> **阅读文本**
________
有些包的版本已经是最新的,但安装过程仍然提示需要更新,你可以使用 force = TRUE 参数强制重新安装。

BiocManager::install("Rgraphviz", force = TRUE)
  1. 具体信息如下:

    > BiocManager::install("Rgraphviz")
    'getOption("repos")' replaces Bioconductor standard repositories, see
    'help("repositories", package = "BiocManager")' for details.
    Replacement repositories:
        CRAN: https://mirrors.nju.edu.cn/CRAN
    Bioconductor version 3.20 (BiocManager 1.30.25), R 4.4.2 (2024-10-31 ucrt)
    Warning message:
    package(s) not installed when version(s) same as or greater than current; use
      `force = TRUE` to re-install: 'Rgraphviz' 
    > BiocManager::install("Rgraphviz", force = TRUE)
    'getOption("repos")' replaces Bioconductor standard repositories, see
    'help("repositories", package = "BiocManager")' for details.
    Replacement repositories:
        CRAN: https://mirrors.nju.edu.cn/CRAN
    Bioconductor version 3.20 (BiocManager 1.30.25), R 4.4.2 (2024-10-31 ucrt)
    Installing package(s) 'Rgraphviz'
    trying URL 'https://bioconductor.org/packages/3.20/bioc/bin/windows/contrib/4.4/Rgraphviz_2.50.0.zip'
    Content type 'application/zip' length 1457153 bytes (1.4 MB)
    downloaded 1.4 MB
    
    package ‘Rgraphviz’ successfully unpacked and MD5 sums checked
    
    The downloaded binary packages are in
            C:\Users\asus\AppData\Local\Temp\Rtmp2j7SlA\downloaded_packages

1.4 灯泡机的简单概率图模型

首先,为每一个节点定义取值:

machine_val <- c("working", "broken")
________
[已保存的数据条目]
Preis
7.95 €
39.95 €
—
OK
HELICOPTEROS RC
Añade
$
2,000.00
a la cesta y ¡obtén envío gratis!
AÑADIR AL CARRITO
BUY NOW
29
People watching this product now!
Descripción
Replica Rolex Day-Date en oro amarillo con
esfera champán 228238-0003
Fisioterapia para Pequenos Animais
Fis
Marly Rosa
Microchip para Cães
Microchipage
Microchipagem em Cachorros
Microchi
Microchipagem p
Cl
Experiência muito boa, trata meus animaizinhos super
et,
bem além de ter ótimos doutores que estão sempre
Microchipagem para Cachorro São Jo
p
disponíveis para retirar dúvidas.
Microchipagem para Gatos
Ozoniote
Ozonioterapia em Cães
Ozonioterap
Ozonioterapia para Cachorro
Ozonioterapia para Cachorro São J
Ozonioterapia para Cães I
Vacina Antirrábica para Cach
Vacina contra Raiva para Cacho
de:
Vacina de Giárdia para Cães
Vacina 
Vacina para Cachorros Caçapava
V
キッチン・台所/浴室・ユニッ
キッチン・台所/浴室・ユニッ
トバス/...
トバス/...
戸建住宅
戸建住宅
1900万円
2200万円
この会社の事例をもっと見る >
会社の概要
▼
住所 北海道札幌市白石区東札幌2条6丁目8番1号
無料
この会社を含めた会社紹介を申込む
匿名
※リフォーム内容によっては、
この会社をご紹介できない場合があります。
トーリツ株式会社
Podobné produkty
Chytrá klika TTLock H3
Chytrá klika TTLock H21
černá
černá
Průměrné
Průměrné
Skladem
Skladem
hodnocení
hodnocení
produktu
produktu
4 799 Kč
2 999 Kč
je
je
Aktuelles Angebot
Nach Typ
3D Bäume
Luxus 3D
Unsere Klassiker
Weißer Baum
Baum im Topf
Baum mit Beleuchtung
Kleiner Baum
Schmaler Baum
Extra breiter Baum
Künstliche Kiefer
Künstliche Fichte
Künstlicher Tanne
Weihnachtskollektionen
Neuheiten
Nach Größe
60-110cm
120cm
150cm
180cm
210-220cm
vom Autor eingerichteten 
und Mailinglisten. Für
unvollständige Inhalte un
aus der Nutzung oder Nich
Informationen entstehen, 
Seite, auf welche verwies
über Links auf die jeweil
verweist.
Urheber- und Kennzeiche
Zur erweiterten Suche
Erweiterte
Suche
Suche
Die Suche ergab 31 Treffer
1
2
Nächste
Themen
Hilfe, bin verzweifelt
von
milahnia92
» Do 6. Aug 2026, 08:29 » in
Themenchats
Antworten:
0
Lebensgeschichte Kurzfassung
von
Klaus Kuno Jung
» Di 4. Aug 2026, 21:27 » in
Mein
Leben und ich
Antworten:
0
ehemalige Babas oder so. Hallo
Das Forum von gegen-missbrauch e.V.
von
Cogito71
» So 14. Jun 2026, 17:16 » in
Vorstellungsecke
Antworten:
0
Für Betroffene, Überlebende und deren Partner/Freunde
________
> **练习任务**
**1)** 从清单第一行开始照原样重新录入，到含有“Ozonioterapia para Cães I”的那一行为止，该行也要录入。
**2)** 从讲 R 包强制重装的文字的最后一句之后接着往下写。
讲 R 包强制重装的文字和清单出自不同来源。

> **答案列表**
**1)**
Preis
7.95 €
39.95 €
—
OK
HELICOPTEROS RC
Añade
$
2,000.00
a la cesta y ¡obtén envío gratis!
AÑADIR AL CARRITO
BUY NOW
29
People watching this product now!
Descripción
Replica Rolex Day-Date en oro amarillo con
esfera champán 228238-0003
Fisioterapia para Pequenos Animais
Fis
Marly Rosa
Microchip para Cães
Microchipage
Microchipagem em Cachorros
Microchi
Microchipagem p
Cl
Experiência muito boa, trata meus animaizinhos super
et,
bem além de ter ótimos doutores que estão sempre
Microchipagem para Cachorro São Jo
p
disponíveis para retirar dúvidas.
Microchipagem para Gatos
Ozoniote
Ozonioterapia em Cães
Ozonioterap
Ozonioterapia para Cachorro
Ozonioterapia para Cachorro São J
Ozonioterapia para Cães I

**2)**
light_bulb_val <- c("good", "bad")

为两个随机变量定义百分比数值:

machine_val <- c(99,1)
light_bulb_val <- c(99,1,60,40)

使用 gRain 定义随机变量:

library(gRain)
M <- cptable(~machine, values = machine_prob,
            levels = machine_val)
L <- cptable(~light_bulb | machine,
            values = light_bulb_prob,
            levels = light_bulb_val)

这里的 cptable 表示条件概率表1:它是离散型随机变量概率分布的内存表示2

1.4.1 构建新的概率图模型

plist <- compileCPT(list(M,L))
plist

输出结果如上,这里可以清楚地看到之前定义的概率分布

2025.04.05 再次尝试复现程序,失败,暂时停止概率图R程序的复现工作。

end.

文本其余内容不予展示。